Trooper wrote:
WTB wrote:
Unless you eat insane amounts of cheese, I think the exercise alone will make you lose weight.
Exercise is an extremely inefficient way of losing weight, out of the 2000 calories a male should be eating on a daily basis on a weight controlling diet, an hours moderate to hard exercise every day will expend about 300-400 calories.
Diet is the the best way to lose weight.
That's not strictly true. I'm not denying that dieting is a good way to lose weight, but going from no exercise to walking miles on your lunch hour whilst not changing anything else about your lifestyle will make you lose weight, simple as that. Also, a recent study showed that whilst you do lose X calories during the actual exercise, you actually lose further calories (in fact, even more than you did during the exercise) over the course of the next 24 hours as a result of having your heart rate and metabolic rate increased. It was on the BBC a few months back. Experiments and everything. So yeah, you lose 300 calories going for a run, but then you lose a further 400* or so over the next 24 hours. Scientific fact. I wish I had a link to the video to prove it.

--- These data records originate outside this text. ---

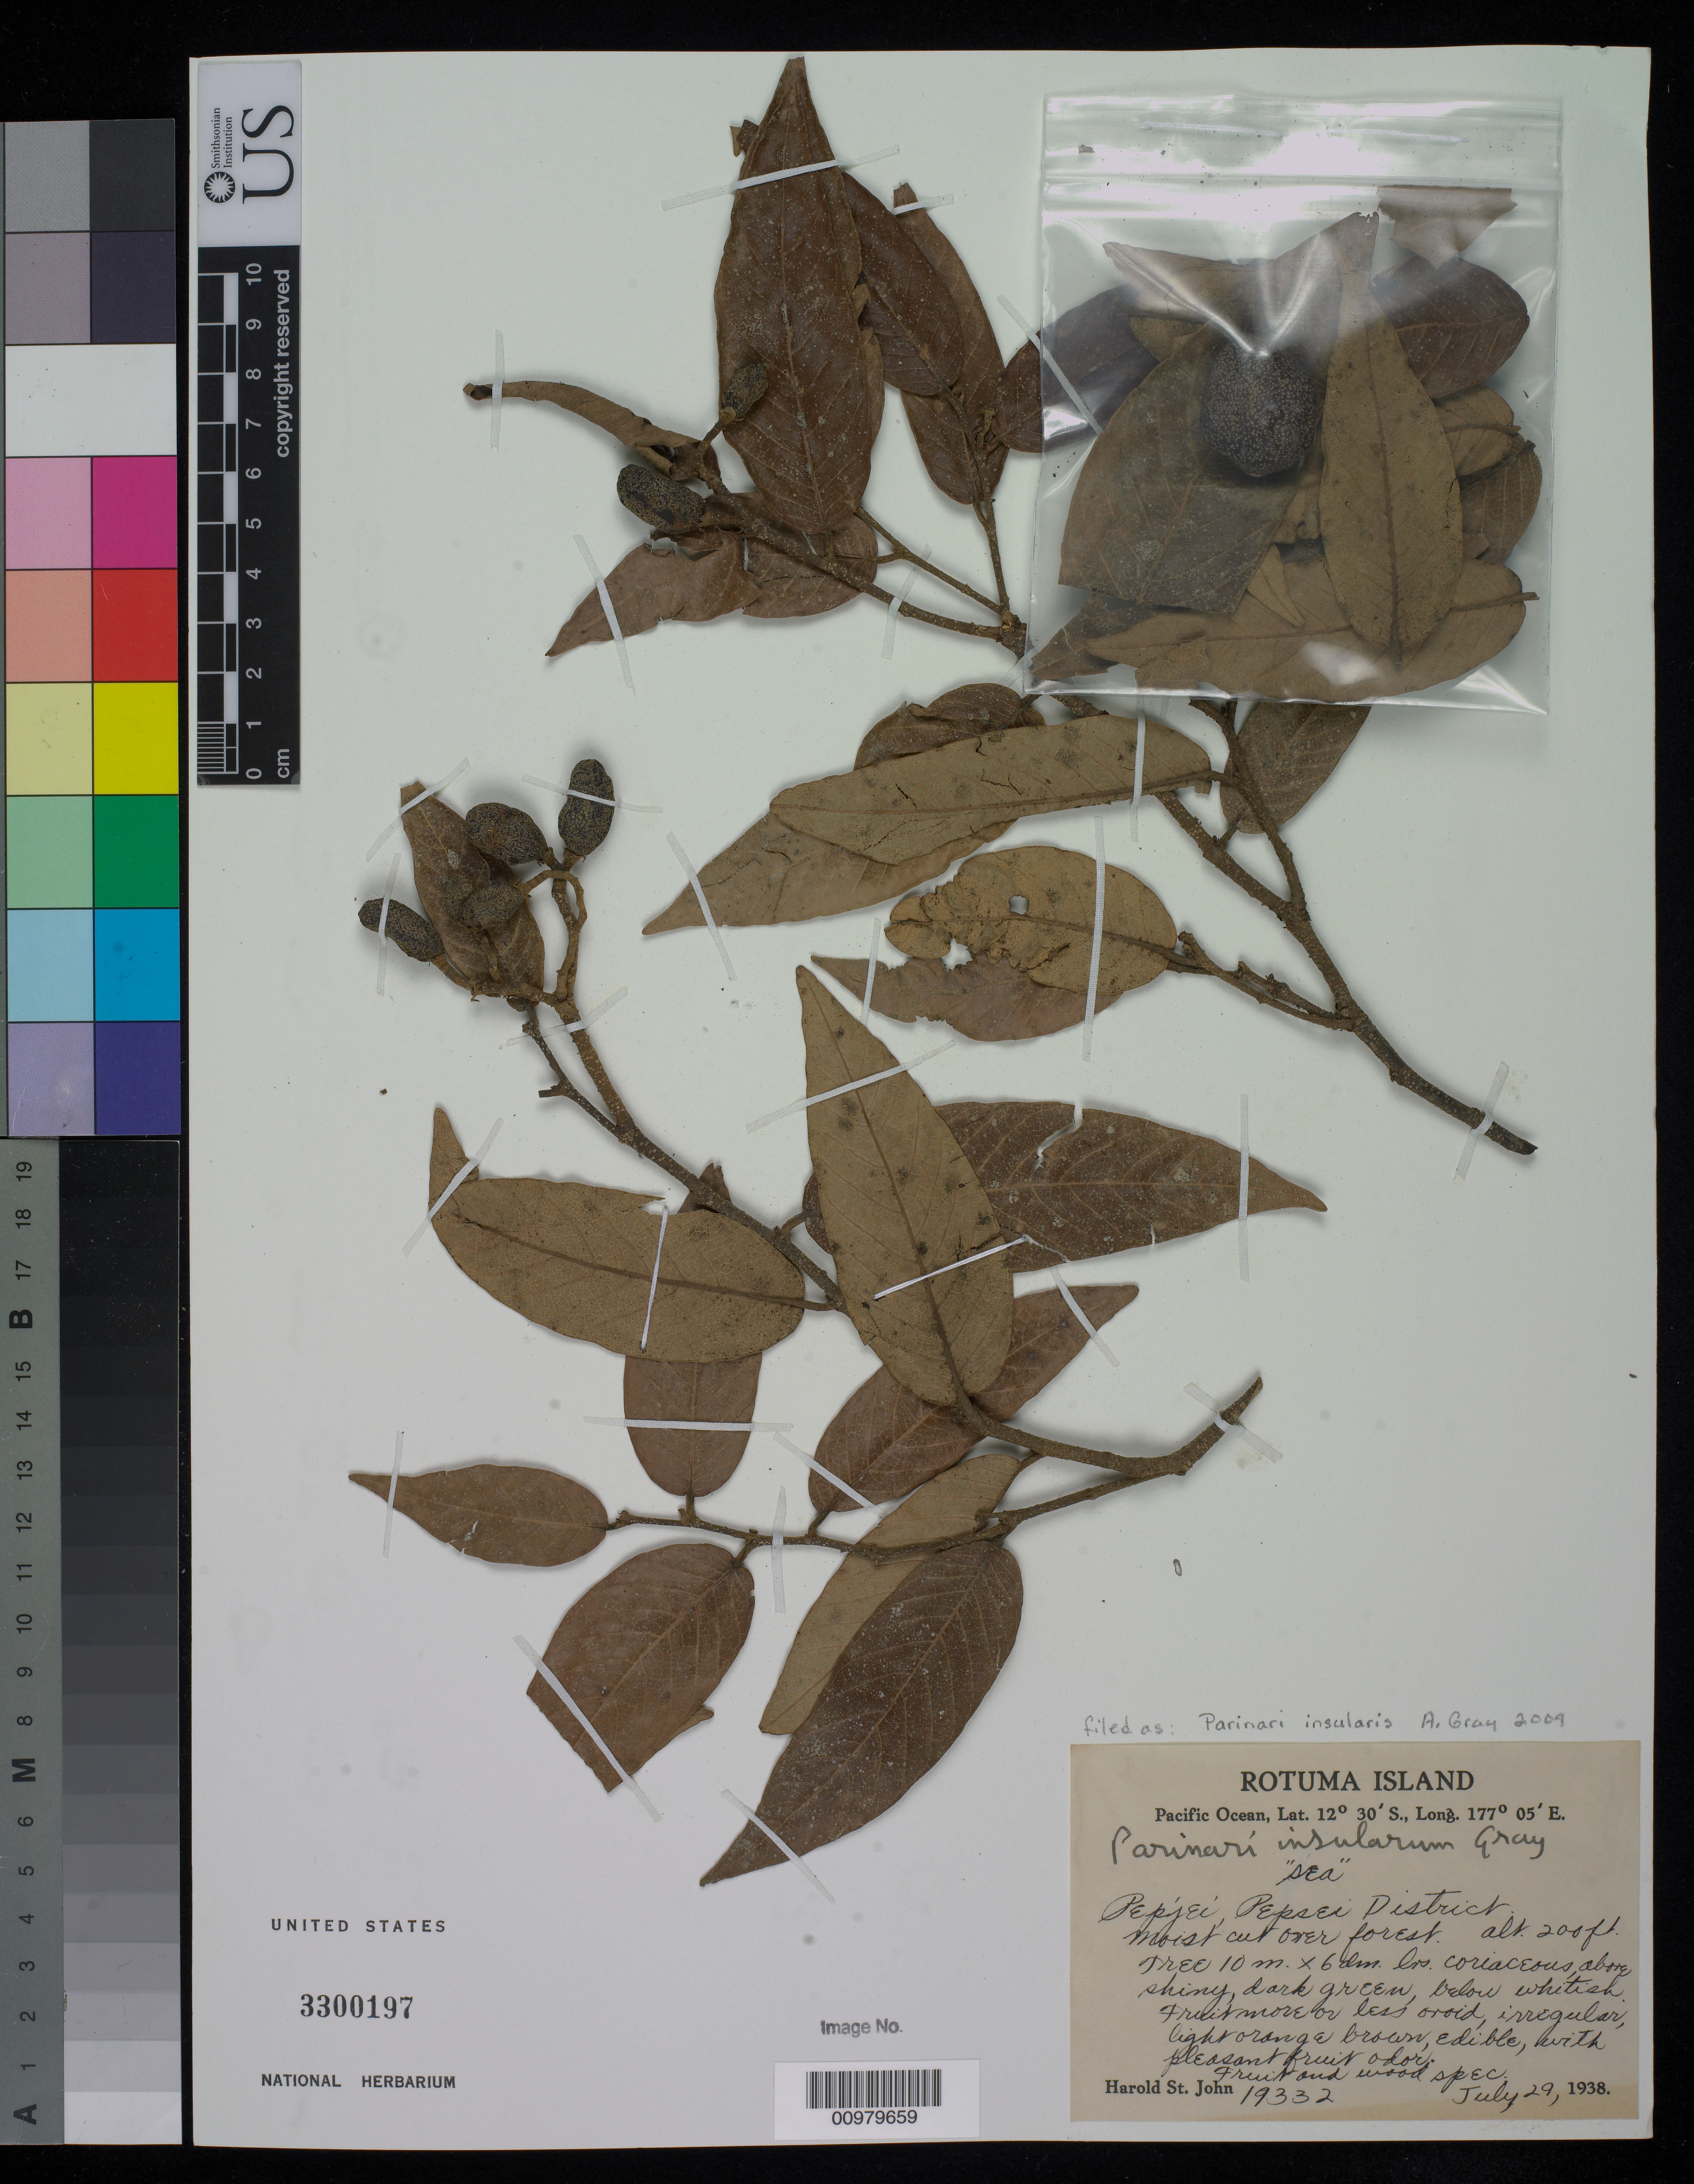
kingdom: Plantae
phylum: Tracheophyta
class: Magnoliopsida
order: Malpighiales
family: Chrysobalanaceae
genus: Parinari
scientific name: Parinari insularis A. Gray in Wilkes, as "insularum"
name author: A. Gray in Wilkes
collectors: H. St. John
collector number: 19332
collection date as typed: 29 Jul 1938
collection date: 1938-07-29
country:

But anyway, exercise is definitely not "extremely inefficient". That's a myth purveyed by people who've looked at the data - someone burning 400 calories going for a run - and saying "hey - you can lose more calories than that by simply dieting!" as opposed to doing any science to work out if it's actually true.
*That's on top of the calories you'll burn anyway just by existing, smart arses.
edit: it's called EPOC or Excess post-exercise oxygen consumption.
http://en.wikipedia.org/wiki/Excess_pos ... onsumptionQuote:
EPOC is accompanied by an elevated consumption of fuel. In response to exercise, fat stores are broken down and free fatty acids (FFA) are released into the blood. In recovery, the direct oxidation of free fatty acids as fuel and the energy consuming re-conversion of FFA's back into fat stores both take place.[2][3][4]
That's the key bit of information ^
On this documentary I watched, they found that the people they tested were, as I said above, burning x during the actual exercise and then pretty much 1.5-2x during the subsequent 24 hours. So basically, the "you only burn 300 calories going for a run" argument is false. I mean, it's correct in that you burn that amount
on the actual run, but as a result of that run you actually burn nearly double that amount afterwards.